Maneater
Thomas Emson
Snowbooks
Trade Paper, 390 pages, $14.95
Review by Sheila Merritt
The notion that “hell has no fury like a woman…” is amplified when applied to a ticked-off female werewolf. In Thomas Emson’s Maneater, a lady lycanthrope named Laura takes her lineage and its legacy by the throat. Determined to avenge the slaughter of her family, she embarks on a violent vendetta. Laura is gory and gorgeous, beauty and the beast, the stuff that dreams (and nightmares) are made of. Male readers will find her extremely attractive, and women readers will admire her for her attributes and attitude.
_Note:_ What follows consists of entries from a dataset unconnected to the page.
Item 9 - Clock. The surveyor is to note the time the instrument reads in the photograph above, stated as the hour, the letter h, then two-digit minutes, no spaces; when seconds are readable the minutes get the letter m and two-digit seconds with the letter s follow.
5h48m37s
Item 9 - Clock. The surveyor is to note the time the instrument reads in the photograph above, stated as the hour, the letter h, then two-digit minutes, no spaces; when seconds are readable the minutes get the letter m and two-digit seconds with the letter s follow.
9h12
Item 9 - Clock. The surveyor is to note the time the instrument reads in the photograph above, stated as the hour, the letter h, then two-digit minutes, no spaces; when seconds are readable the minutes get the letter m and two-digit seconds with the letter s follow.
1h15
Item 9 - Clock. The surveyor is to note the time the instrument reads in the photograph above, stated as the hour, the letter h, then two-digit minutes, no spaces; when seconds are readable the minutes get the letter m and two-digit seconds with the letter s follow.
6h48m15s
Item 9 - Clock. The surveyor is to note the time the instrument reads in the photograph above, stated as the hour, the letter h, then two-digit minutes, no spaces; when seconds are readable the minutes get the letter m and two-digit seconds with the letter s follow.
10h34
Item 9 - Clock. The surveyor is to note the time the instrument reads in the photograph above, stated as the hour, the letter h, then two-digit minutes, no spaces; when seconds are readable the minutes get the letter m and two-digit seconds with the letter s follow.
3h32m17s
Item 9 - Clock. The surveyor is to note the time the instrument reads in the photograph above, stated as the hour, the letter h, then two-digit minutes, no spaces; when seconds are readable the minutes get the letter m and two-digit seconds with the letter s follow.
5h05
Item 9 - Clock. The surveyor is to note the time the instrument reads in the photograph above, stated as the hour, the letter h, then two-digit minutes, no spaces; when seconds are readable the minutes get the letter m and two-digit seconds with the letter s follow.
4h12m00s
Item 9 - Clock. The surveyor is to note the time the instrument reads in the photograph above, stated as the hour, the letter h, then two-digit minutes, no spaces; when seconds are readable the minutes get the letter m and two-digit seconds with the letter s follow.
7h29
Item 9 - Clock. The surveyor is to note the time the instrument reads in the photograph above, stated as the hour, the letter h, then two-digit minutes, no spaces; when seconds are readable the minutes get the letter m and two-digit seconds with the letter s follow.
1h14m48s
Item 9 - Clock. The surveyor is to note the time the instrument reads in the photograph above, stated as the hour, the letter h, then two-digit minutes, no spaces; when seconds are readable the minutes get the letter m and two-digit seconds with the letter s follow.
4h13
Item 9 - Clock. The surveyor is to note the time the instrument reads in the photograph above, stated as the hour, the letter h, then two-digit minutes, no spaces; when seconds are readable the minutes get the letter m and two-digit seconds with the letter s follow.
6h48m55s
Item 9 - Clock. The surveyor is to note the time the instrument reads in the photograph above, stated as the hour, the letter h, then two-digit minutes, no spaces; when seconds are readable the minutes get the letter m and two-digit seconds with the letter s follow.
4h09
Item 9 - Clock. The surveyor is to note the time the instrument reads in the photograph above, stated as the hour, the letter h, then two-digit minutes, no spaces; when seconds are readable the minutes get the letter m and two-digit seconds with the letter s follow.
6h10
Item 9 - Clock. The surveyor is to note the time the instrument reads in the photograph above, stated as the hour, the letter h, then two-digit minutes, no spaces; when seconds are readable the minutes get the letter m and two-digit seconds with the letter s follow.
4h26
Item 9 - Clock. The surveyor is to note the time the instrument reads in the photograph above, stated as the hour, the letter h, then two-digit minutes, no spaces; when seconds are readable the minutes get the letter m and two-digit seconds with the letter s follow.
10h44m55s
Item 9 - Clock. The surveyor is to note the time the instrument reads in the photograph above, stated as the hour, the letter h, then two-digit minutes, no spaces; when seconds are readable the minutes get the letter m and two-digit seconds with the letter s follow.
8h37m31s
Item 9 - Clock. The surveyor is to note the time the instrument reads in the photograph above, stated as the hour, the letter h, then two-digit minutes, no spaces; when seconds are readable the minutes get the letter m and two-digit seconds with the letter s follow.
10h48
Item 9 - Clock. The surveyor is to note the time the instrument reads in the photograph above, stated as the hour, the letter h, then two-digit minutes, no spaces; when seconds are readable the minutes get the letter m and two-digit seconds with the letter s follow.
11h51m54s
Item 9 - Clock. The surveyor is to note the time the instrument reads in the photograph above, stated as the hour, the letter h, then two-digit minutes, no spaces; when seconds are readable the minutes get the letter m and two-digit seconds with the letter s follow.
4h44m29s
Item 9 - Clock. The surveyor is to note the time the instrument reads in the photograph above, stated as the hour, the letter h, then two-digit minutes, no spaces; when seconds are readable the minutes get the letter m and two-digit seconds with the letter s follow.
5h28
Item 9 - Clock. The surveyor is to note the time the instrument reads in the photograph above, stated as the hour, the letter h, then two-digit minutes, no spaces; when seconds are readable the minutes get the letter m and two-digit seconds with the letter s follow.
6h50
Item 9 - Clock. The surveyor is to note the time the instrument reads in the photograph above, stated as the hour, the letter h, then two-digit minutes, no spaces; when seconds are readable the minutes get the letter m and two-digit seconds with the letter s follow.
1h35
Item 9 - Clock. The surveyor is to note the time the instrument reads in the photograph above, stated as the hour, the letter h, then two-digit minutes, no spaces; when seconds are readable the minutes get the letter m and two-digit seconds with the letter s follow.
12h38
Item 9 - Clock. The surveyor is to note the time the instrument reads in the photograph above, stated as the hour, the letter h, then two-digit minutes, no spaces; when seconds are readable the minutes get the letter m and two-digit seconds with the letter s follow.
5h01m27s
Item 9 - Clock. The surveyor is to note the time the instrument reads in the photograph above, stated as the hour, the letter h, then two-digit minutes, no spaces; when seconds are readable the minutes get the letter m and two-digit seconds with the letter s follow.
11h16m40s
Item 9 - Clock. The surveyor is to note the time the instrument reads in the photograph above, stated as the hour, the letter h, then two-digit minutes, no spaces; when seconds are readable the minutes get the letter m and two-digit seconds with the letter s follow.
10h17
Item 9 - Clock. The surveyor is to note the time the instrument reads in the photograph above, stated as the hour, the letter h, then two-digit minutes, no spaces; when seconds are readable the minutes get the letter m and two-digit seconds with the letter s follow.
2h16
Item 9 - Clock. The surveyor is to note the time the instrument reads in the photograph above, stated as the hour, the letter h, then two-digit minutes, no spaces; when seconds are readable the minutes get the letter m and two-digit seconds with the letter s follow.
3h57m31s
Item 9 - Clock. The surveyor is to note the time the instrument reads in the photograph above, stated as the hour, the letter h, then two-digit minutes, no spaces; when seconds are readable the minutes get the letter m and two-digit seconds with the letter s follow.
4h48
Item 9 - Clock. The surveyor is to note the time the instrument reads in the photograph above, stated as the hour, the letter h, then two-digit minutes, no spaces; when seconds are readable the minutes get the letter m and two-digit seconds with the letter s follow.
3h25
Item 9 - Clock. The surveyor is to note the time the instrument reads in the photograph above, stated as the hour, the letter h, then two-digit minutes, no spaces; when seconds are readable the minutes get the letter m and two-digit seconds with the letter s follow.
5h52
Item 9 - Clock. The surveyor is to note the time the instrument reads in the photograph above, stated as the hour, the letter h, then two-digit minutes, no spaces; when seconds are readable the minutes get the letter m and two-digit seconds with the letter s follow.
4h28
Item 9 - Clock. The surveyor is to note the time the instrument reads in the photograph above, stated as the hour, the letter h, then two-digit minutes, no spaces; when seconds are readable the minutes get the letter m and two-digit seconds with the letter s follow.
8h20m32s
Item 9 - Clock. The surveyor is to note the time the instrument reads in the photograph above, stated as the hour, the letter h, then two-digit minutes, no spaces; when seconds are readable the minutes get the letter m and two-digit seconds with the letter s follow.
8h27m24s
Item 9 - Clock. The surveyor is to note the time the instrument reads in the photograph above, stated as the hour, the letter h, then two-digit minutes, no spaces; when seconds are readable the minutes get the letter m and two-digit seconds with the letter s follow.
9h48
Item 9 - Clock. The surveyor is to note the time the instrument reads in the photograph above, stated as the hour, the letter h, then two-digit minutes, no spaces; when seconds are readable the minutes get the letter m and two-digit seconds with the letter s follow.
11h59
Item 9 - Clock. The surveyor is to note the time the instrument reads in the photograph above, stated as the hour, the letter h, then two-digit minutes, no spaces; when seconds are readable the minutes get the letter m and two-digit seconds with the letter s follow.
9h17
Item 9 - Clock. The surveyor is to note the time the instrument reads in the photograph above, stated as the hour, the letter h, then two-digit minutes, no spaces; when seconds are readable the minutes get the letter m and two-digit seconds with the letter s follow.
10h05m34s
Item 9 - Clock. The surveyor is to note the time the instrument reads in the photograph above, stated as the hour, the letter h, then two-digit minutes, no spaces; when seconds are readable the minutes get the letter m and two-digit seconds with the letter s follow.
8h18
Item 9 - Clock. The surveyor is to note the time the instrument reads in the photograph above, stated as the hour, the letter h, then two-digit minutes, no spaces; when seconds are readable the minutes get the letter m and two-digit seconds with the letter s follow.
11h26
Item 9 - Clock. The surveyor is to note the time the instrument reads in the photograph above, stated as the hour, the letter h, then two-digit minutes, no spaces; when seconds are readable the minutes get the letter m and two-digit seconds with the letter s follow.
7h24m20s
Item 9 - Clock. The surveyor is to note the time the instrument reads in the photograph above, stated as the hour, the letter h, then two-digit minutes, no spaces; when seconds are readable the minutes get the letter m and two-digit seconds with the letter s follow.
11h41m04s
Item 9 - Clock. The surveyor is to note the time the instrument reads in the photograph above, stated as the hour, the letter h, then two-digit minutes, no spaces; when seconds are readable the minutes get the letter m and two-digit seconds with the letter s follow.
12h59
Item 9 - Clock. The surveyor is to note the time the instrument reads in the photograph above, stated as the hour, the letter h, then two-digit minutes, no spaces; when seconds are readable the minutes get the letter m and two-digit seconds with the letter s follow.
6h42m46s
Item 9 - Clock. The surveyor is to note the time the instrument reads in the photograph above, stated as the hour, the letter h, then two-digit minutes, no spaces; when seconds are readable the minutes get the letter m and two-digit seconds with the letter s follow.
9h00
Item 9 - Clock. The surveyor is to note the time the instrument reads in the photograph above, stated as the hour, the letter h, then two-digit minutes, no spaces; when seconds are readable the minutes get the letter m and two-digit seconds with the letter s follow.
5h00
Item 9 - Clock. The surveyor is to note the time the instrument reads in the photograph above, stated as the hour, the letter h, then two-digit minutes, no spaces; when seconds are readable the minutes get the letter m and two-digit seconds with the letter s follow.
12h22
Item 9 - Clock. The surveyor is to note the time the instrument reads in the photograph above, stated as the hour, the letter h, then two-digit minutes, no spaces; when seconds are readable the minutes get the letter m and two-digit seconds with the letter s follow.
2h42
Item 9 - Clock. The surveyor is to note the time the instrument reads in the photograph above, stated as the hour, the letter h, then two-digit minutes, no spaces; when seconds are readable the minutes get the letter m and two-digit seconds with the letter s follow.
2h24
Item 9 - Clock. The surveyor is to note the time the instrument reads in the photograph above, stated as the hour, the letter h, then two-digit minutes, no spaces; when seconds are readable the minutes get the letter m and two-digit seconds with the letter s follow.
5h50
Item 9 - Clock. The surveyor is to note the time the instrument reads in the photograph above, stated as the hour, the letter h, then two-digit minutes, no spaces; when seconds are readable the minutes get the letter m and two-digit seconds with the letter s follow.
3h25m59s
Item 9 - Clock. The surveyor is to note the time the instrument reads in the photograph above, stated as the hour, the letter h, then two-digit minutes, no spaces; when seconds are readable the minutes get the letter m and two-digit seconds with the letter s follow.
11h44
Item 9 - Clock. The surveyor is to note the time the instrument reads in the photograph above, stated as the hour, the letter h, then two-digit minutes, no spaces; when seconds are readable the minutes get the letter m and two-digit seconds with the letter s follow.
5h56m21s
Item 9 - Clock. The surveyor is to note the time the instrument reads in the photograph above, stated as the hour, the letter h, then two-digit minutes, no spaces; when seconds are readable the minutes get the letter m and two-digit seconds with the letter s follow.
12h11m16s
Laura’s hirsute history goes back centuries. She is the product of the Greenacre clan, werewolves who live on the fringe of society. The other branch of the family, the Templetons, has become wealthy and powerful and shuns the ways of the wolf. This, over time, has negated their abilities to transform and diluted their physical strength. Still, they continue to wage a war with the Greenacres to determine who is top dog. When most of the Greenacres are taken out in an orchestrated massacre, the Templetons delight in the deaths. There’s only one nasty reminder of their bestial past: Laura, a child at the time of the killings. As an adult, she re-discovers her heritage and hungers for revenge. In the course of satiating her appetite, she will fall in love, contribute to the creation of a bunch of nasty male werewolves, and tear apart some dregs of humanity.
Thomas Emson keeps the action going nicely; his chapters are short, and there is a lot of movement in locale and shifts in character focus. His characters are interesting; although many are not particularly likeable. All have motivations that are comprehensible, if not often admirable.
Emson has written before in Welsh; Maneater is his first English language novel. It was published in the United Kingdom before Skarlet (previously reviewed in Hellnotes) but in America, the publishing order is reversed. This is a tighter book than Skarlet; with Maneater Thomas Emson shows his polish and fine tuning skills. He has created in Laura Greenacre a complicated and conflicted anti-heroine, who lingers in the memory after the book is closed. Thankfully, the author has left the door open for a sequel.